┏━━

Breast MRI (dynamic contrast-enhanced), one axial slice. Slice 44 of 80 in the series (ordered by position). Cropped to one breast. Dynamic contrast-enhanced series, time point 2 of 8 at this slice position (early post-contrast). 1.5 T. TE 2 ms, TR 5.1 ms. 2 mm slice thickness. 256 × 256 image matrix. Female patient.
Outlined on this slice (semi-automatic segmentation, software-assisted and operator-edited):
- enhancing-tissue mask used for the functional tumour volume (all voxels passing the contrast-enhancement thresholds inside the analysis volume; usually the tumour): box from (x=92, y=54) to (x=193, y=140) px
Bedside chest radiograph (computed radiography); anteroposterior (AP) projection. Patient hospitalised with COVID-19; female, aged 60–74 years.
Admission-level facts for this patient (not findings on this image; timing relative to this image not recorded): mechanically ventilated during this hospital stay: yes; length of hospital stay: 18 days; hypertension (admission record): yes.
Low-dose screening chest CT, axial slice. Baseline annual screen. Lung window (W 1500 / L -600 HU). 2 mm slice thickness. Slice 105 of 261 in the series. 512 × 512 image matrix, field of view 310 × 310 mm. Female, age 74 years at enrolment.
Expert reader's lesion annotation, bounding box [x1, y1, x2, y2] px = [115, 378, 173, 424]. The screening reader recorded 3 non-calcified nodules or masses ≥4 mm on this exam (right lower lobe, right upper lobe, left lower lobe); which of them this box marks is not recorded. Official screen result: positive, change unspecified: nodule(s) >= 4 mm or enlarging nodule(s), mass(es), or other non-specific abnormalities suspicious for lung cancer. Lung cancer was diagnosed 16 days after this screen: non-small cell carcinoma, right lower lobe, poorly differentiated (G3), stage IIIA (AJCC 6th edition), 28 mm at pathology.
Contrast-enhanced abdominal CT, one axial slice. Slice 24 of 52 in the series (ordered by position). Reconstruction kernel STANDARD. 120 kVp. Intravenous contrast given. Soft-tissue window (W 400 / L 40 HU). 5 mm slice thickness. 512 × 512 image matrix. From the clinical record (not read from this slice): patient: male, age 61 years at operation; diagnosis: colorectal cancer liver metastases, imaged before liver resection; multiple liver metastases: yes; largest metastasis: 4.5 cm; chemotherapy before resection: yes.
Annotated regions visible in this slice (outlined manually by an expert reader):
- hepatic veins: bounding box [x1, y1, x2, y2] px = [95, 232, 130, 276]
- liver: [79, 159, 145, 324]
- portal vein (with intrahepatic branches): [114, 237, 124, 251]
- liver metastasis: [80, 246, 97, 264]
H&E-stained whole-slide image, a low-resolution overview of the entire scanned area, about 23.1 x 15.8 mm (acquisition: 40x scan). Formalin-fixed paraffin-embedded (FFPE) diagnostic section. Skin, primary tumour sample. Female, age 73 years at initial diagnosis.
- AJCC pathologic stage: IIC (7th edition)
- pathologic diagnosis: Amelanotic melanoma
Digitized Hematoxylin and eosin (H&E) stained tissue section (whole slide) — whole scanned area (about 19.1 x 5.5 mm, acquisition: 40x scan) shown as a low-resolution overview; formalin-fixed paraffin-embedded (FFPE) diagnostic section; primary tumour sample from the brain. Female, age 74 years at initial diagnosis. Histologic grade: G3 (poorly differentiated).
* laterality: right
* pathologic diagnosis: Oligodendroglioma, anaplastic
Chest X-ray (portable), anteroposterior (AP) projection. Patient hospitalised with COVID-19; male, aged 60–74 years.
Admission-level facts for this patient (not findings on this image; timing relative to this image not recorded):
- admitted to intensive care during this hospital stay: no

┗━━

• [AIM OF THE TASK]: Nothing beyond the line containing "- enhancing-tissue mask" is to be output; the lines above, from the first one onward to that line, are to be transcribed exactly.

• [RESPONSE AREA]:
Breast MRI (dynamic contrast-enhanced), one axial slice. Slice 44 of 80 in the series (ordered by position). Cropped to one breast. Dynamic contrast-enhanced series, time point 2 of 8 at this slice position (early post-contrast). 1.5 T. TE 2 ms, TR 5.1 ms. 2 mm slice thickness. 256 × 256 image matrix. Female patient.
Outlined on this slice (semi-automatic segmentation, software-assisted and operator-edited):
- enhancing-tissue mask used for the functional tumour volume (all voxels passing the contrast-enhancement thresholds inside the analysis volume; usually the tumour): box from (x=92, y=54) to (x=193, y=140) px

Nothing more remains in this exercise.